■ **Exercise**:
Each line in the entries that has the word "lines" has to be copied.

• • • • • • •

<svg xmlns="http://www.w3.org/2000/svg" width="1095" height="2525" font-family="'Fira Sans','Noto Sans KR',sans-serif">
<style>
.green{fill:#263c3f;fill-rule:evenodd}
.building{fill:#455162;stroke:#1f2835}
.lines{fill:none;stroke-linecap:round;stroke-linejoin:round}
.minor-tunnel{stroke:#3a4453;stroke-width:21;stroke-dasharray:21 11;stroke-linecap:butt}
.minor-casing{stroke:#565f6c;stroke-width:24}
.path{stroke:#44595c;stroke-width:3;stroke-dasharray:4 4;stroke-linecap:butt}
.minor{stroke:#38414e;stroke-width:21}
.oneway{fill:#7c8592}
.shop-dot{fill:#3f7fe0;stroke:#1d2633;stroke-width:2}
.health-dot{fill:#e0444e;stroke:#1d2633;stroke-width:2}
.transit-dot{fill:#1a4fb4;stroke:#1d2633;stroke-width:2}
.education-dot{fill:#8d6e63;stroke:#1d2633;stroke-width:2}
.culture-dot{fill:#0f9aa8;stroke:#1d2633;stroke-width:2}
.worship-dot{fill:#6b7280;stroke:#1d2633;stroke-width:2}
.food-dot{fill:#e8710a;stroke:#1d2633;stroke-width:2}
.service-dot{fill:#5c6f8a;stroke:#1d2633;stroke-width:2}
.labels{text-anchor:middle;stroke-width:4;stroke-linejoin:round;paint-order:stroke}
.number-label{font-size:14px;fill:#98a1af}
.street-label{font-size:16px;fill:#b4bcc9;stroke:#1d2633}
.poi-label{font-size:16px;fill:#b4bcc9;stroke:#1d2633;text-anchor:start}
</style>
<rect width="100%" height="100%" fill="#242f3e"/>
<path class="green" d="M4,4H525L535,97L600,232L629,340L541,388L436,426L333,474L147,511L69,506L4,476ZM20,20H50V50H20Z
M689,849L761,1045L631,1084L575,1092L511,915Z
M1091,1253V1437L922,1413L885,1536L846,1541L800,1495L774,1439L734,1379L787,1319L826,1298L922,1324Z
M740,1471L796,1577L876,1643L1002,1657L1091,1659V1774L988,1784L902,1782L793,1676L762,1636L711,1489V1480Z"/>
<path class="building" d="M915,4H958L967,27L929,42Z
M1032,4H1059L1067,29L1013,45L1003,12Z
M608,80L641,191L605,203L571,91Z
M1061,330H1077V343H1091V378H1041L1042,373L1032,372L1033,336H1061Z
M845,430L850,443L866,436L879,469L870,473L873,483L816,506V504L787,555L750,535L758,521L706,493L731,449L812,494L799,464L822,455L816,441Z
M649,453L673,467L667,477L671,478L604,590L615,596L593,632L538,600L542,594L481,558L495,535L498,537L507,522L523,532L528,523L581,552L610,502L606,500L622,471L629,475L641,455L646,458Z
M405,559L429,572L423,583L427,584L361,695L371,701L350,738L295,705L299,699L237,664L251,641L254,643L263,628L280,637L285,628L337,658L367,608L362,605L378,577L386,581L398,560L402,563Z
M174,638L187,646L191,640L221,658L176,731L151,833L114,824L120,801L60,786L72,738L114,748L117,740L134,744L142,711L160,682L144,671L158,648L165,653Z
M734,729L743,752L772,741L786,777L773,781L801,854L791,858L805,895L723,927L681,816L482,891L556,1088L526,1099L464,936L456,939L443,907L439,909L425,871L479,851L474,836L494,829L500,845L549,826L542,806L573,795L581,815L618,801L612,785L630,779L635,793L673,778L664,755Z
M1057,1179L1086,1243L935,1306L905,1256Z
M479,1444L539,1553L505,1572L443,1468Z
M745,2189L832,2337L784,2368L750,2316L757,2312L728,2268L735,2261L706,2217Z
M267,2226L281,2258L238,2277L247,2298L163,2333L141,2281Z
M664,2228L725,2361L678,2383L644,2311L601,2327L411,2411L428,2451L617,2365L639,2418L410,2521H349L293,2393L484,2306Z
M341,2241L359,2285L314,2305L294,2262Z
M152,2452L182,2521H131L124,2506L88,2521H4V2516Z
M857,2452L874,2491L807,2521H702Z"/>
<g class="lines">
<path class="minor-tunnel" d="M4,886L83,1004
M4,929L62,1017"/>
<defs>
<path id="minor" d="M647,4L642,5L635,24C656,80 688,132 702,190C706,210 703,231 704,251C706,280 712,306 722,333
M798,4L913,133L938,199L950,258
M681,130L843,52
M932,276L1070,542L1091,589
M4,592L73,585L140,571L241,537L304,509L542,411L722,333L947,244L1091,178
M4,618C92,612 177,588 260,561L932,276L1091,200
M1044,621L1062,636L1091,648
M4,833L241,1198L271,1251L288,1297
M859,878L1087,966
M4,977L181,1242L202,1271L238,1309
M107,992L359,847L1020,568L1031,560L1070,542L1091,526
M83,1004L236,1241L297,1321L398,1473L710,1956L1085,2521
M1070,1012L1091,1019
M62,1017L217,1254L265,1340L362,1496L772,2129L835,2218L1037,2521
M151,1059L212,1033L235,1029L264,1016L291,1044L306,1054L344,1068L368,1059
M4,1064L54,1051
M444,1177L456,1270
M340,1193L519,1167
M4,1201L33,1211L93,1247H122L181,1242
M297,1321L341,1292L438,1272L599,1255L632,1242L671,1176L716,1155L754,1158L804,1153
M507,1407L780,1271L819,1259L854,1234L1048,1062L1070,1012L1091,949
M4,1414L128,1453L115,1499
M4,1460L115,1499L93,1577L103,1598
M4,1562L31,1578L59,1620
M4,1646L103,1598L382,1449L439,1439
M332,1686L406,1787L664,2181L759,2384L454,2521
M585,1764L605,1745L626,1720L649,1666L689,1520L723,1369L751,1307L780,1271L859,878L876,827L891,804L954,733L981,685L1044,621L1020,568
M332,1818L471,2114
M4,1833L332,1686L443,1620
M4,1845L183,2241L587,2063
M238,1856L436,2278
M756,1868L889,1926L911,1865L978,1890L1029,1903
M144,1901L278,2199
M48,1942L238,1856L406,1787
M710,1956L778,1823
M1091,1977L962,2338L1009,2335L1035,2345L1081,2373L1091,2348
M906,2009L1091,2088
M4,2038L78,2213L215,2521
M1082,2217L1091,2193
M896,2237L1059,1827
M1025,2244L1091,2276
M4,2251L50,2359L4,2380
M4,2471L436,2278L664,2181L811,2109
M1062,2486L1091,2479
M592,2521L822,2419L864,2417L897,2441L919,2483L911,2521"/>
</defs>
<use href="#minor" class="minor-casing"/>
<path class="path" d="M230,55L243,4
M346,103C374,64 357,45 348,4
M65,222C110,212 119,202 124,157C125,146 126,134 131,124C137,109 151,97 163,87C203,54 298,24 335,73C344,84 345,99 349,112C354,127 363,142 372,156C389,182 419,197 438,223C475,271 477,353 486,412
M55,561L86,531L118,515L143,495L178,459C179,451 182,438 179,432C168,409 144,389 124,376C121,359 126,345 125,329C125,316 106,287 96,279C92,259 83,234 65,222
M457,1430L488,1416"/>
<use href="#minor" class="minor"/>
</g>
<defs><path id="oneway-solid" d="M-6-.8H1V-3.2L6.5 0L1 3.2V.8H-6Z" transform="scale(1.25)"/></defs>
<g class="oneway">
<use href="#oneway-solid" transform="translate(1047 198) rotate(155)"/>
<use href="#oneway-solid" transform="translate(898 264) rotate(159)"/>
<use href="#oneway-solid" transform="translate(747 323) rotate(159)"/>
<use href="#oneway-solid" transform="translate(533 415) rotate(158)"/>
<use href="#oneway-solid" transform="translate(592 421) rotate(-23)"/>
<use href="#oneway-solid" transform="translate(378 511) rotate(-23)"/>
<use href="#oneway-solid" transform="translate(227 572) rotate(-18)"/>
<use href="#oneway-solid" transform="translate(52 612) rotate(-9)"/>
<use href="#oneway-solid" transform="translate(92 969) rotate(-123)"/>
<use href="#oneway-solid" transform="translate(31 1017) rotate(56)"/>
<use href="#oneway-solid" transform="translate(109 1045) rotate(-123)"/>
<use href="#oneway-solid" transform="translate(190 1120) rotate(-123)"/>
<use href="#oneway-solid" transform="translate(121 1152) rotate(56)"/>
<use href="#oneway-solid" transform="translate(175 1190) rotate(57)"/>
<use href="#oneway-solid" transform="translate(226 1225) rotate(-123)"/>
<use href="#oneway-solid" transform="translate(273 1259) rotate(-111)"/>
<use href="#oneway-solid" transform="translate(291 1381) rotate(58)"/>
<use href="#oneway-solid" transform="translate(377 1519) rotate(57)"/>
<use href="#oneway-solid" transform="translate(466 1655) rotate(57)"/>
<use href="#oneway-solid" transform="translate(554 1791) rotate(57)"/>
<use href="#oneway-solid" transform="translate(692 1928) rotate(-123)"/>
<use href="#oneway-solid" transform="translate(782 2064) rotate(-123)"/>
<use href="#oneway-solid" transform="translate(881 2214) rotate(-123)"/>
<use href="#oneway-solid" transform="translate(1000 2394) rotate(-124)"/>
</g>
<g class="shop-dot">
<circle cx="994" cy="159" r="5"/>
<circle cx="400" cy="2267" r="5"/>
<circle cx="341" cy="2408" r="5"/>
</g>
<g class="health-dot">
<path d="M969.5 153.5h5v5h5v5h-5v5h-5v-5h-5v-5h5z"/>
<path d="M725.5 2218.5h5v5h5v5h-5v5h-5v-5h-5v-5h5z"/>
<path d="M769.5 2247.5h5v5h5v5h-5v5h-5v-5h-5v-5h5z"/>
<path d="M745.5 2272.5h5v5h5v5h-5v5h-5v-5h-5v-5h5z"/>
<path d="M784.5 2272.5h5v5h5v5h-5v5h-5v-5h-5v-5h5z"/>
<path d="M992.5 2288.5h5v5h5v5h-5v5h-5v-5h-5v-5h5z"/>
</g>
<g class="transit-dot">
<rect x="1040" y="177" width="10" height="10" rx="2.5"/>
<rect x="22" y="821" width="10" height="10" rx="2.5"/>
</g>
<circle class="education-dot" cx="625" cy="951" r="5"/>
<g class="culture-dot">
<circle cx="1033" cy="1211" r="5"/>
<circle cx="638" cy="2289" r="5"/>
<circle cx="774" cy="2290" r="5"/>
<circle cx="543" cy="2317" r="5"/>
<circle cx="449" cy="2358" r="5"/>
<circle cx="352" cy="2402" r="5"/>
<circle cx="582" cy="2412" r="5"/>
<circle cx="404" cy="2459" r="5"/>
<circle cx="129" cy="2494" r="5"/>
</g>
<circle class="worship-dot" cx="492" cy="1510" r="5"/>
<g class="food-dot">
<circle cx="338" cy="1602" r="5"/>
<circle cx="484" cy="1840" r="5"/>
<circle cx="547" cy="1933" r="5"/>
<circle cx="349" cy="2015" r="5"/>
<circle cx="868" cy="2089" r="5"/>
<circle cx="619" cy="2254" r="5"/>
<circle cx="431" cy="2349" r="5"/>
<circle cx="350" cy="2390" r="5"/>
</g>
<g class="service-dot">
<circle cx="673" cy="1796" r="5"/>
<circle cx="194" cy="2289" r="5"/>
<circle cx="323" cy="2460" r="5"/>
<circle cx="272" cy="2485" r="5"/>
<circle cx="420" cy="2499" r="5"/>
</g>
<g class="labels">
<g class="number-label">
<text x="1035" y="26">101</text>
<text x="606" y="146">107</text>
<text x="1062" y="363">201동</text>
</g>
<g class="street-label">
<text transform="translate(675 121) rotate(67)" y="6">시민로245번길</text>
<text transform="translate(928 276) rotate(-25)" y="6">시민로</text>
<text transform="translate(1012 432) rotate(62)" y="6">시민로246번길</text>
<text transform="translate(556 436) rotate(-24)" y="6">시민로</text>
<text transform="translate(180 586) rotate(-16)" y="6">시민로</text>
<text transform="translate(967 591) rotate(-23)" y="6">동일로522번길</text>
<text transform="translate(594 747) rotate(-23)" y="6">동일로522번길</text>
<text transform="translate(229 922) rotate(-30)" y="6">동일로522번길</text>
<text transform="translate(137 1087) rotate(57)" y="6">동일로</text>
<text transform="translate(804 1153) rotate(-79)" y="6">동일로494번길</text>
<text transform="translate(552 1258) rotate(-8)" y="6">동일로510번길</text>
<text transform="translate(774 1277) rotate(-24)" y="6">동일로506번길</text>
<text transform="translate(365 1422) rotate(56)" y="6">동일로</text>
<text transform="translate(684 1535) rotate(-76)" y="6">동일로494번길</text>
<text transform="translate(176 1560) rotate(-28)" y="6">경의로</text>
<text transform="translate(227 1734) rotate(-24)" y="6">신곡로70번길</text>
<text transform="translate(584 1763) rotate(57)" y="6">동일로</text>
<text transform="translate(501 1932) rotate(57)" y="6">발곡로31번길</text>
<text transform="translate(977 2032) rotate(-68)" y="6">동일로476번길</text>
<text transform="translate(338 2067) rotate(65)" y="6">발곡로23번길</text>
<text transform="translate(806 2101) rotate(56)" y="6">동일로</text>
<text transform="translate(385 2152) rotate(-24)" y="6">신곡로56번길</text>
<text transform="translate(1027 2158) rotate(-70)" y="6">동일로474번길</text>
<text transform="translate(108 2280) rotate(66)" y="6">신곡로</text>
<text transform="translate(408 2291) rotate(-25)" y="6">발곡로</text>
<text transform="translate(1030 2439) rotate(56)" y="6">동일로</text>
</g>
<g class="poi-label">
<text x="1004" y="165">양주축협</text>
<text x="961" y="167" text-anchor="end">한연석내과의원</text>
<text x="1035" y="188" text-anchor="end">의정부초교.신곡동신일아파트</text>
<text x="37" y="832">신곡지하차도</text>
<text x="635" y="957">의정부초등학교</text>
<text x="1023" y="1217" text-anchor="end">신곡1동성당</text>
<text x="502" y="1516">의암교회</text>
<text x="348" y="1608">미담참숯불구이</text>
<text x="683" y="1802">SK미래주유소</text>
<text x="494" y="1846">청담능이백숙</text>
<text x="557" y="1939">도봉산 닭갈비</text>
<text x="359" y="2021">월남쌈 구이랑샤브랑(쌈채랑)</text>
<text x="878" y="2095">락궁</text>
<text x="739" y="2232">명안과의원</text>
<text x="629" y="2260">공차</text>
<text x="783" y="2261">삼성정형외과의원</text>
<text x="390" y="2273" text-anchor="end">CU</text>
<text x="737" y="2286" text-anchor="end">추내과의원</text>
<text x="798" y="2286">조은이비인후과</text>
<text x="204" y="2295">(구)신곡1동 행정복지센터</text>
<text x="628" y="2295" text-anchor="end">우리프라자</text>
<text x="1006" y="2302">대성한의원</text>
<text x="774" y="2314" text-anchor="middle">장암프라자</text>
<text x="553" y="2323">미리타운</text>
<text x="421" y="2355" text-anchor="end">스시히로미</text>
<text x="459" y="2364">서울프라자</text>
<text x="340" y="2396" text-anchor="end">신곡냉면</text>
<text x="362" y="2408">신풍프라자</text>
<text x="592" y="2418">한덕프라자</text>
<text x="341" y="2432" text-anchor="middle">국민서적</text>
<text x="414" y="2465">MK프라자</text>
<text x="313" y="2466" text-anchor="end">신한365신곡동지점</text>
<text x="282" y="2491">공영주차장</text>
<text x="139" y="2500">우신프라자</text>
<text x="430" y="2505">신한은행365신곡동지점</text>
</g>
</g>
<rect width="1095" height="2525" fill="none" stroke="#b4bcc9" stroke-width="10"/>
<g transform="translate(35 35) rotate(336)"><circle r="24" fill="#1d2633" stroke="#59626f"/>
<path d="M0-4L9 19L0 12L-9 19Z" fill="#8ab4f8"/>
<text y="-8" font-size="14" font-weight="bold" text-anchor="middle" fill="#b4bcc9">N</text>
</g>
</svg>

• • • • • • •

■ **Solution to this task**:
.lines{fill:none;stroke-linecap:round;stroke-linejoin:round}
<g class="lines">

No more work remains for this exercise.